Trump threatens economic punishment for countries that don’t take back deportees

DCNFWill Racke, DCNF

President Donald Trump said Friday he would consider economic retaliation against countries that refuse to take back their citizens the U.S. is trying to deport.

Trump was meeting with senior U.S. officials at the Customs and Border Protection National Targeting Center in Virginia to discuss border security challenges in the coming year. When a State Department official mentioned that China has a “long history” of not accepting removals from the U.S., Trump said he would slap tariffs on Chinese imports to force Beijing to change its policy.

(Photo by Andrew Harrer-Pool/Getty Images)

“We’ll put tariffs on the countries,” the president said. “They’ll take them back so fast your head will spin. We’ll just tariff their goods coming in, and they’ll take them back in two seconds.”
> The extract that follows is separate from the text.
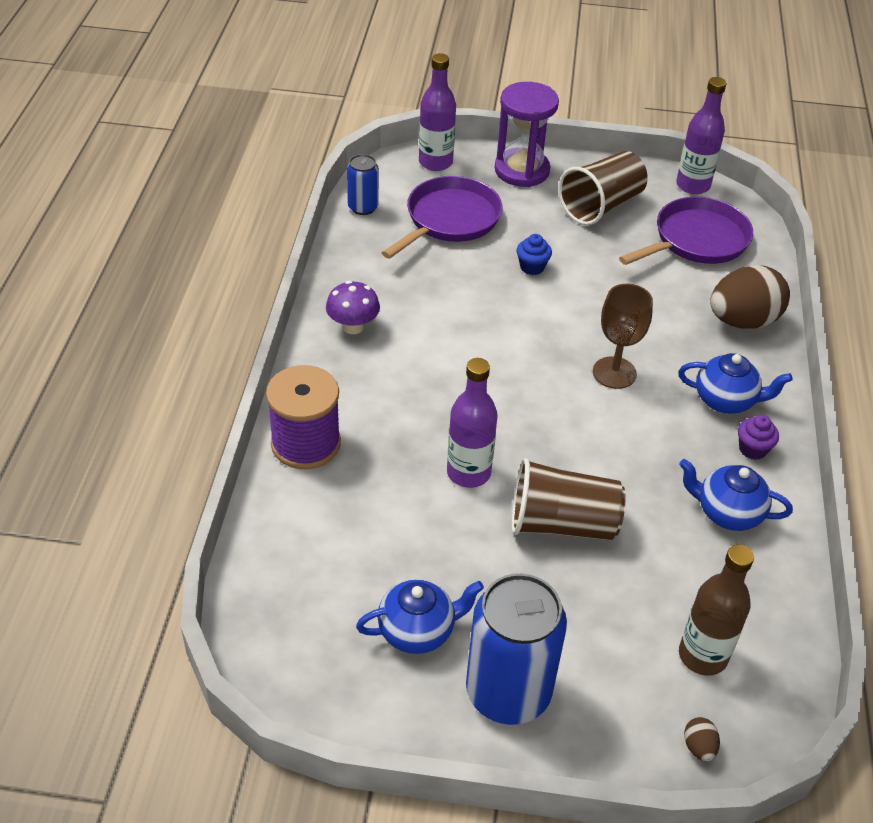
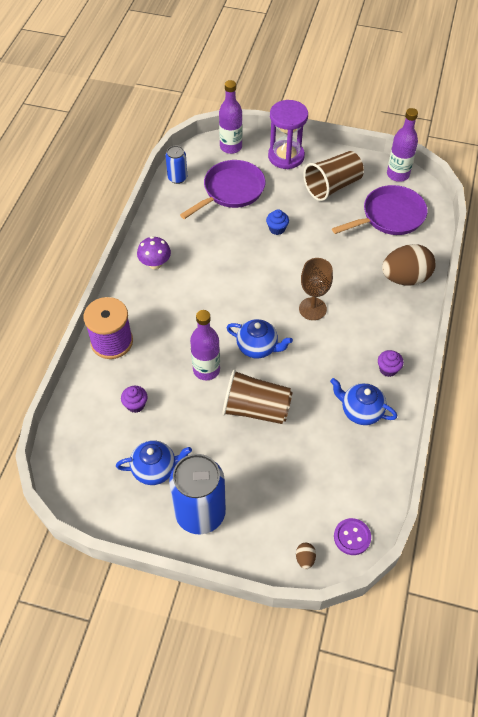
camera: 10 degrees right, 10 degrees up
blue teapot [679,353,793,414] -> blue teapot moved to [227,319,293,359]
brown bottle [679,544,754,675] -> none
none -> purple cupcake [121,386,148,413]
none -> purple button [334,518,371,555]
Trump has threatened to implement tariffs on several countries, especially China, for what he says are unfair trade practices that undermine American producers. But the use of import taxes to change the behavior of countries that don’t cooperate on deportations would be a new tactic in the Trump administration’s tough immigration enforcement agenda.

The State Department has already resorted to visa sanctions on several countries that are historically recalcitrant when it comes to accepting deportees. In September, the U.S. hit Eritrea, Cambodia, Guinea and Sierra Leone with a range of visa restrictions for “denying or unreasonably delaying” the return of their citizens from the U.S.

Before the Trump administration, visa sanctions were rarely used as punishment specifically for non-cooperation on deportations. Since 2000, the U.S. has resorted to visa sanctions against non-accepting countries just twice — against Guyana in 2001 and the Gambia in 2016.

Separately, Trump warned Friday that foreign aid could be cut off to uncooperative countries that don’t change their deportee policy.

“And to those countries, we’ll stop giving aid, and they will take them back instantaneously,” he said, adding that homeland security officials “just have to let us know just who they are.”

As of August, DHS listed 12 countries that are habitual offenders when it comes to denying the return of their citizens. They are China, Cuba, Vietnam, Laos, Iran, Cambodia, Burma, Morocco, Hong Kong, South Sudan, Guinea and Eritrea.